Adobe Elements on the Mac App Store: 5 Implications
Adobe and Apple have come to an understanding with a new app store era
Today Adobe announced that both its photo software, Photoshop Elements 10 and the video software, Premiere Elements 10, are now available on the Mac App Store. The full Photoshop Elements software appearance in the Mac App Store will help anyone take advantage of stunning photo effects or utilize impressive techniques for memorable videos.
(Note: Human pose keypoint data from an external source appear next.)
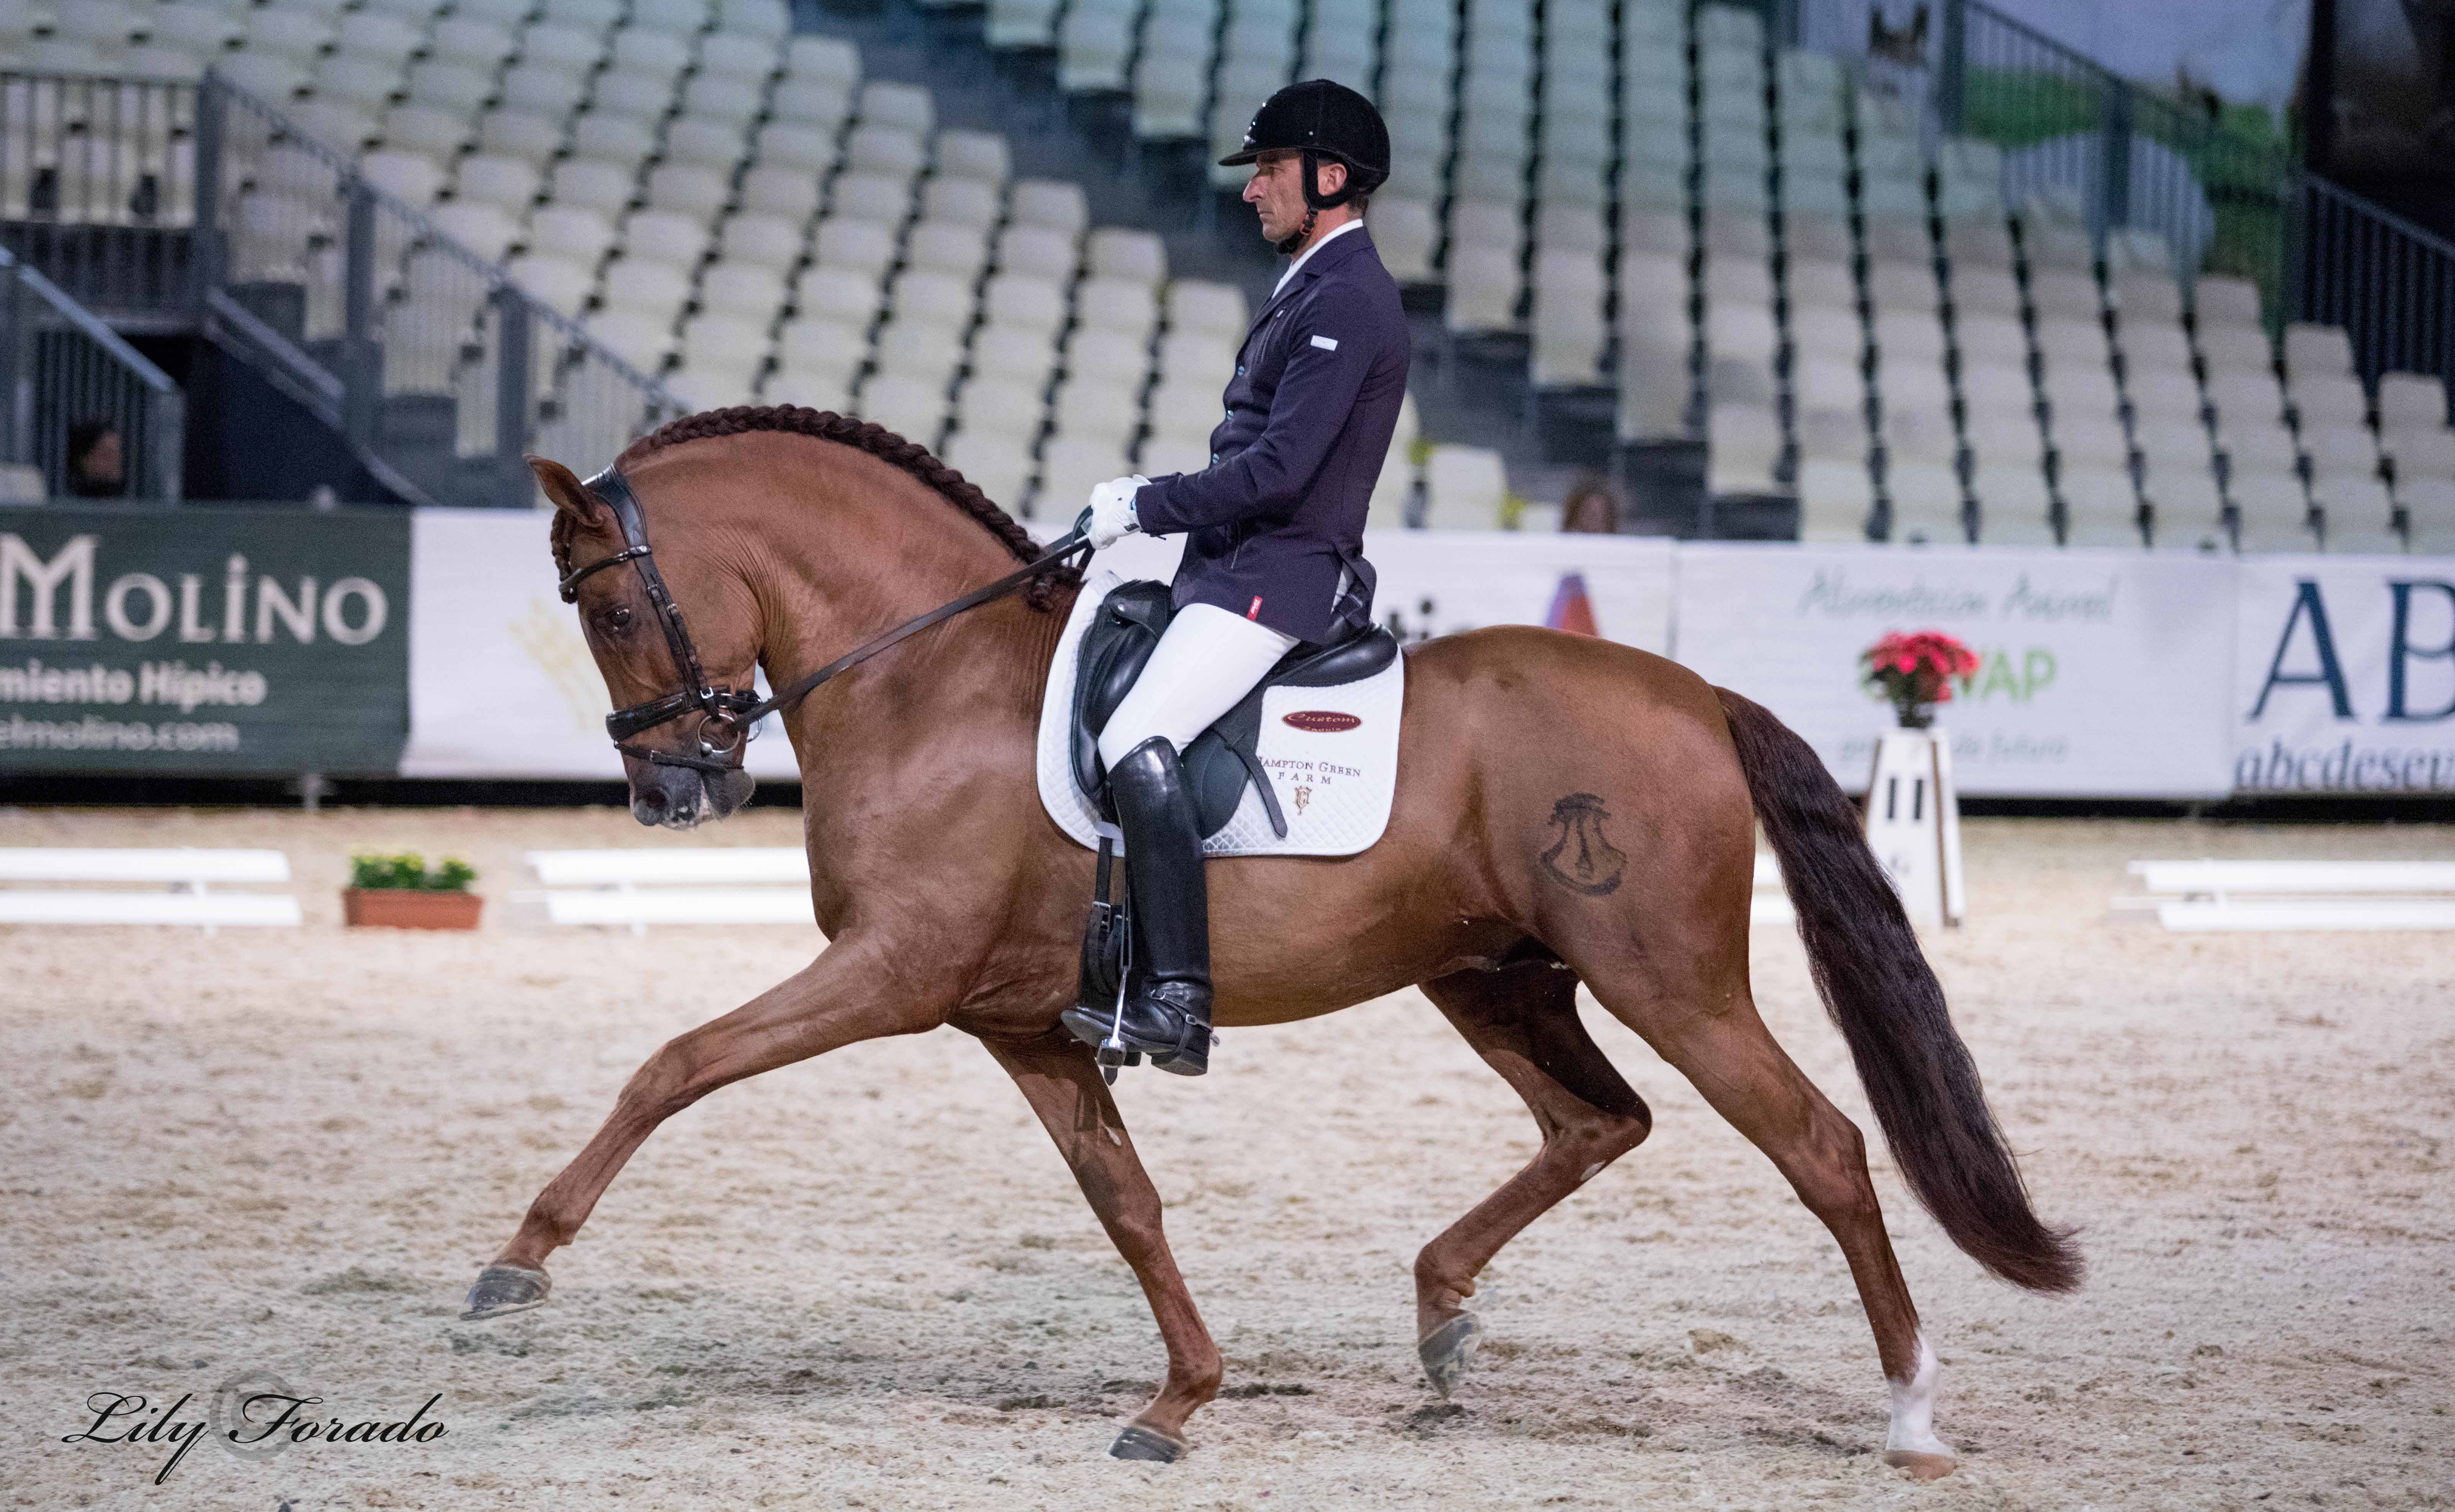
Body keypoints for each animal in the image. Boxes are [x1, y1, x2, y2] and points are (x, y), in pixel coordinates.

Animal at [461, 405, 2072, 1473]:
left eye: (608, 607)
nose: (673, 792)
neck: (928, 679)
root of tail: (1694, 695)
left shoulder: (892, 976)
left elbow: (675, 1064)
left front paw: (516, 1267)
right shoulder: (1022, 1023)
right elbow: (1125, 1201)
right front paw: (1181, 1397)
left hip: (1665, 979)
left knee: (1818, 1147)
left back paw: (1912, 1415)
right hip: (1491, 977)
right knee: (1595, 1123)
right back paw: (1440, 1323)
The Mac App Store, a standard feature of recent versions of Mac OS X, lets Apple account holders download software to their computers the same way they might download apps for their iPhones. There might be five implications of Adobe using the Mac App Store compared to traditional ways of selling software.
Bye-bye boxed software
First, and most obviously, it accelerates the move to software distribution by download. Adobe has been doing this for years through its own site, and plenty of other software arrives over the Net, but some folks are still accustomed to getting CDs or DVDs in a cardboard box. That's especially true it comes to mammoth downloads like Photoshop Elements, at 1.21GB, or Premiere Elements, at 924MB.
Apple as gatekeeper
Second, those prices indicate growing comfort on Adobe's part to rely at least in part on Apple for that distribution. Adobe has sold several iOS apps on the App Store used for iPhones and iPads, and it offers the free Carousel app for editing and sharing photos on the Mac App Store, but the Elements products are closer to the company's core business.
Mac App Store adjustments
Third, the Mac App Store hasn't yet caught up with some basic aspects of software sales. For one thing, you can't buy the Elements bundle of both apps together on the Mac App Store. Online pricing at Amazon puts that package deal at about $135, which is substantially cheaper than the $159.99 you'd pay for both at the Mac App Store.
Buy once, run on multiple computers
Fourth, there's a possible tension in paying for multiple copies of the software. Apple's Mac App Store gives permissions to run software based on the user account, so if you have three Macs in the house, all three of them may run the same software downloaded from the Mac App Store.
Fluidly updated software
Fifth is a byproduct of online software distribution: the shift toward fluidly updated software. The more we're used to getting software online--as with smartphone apps and Web browsers, for example--the more ordinary it is to expect a constant series of bug fixes, security patches, and even new features added incrementally.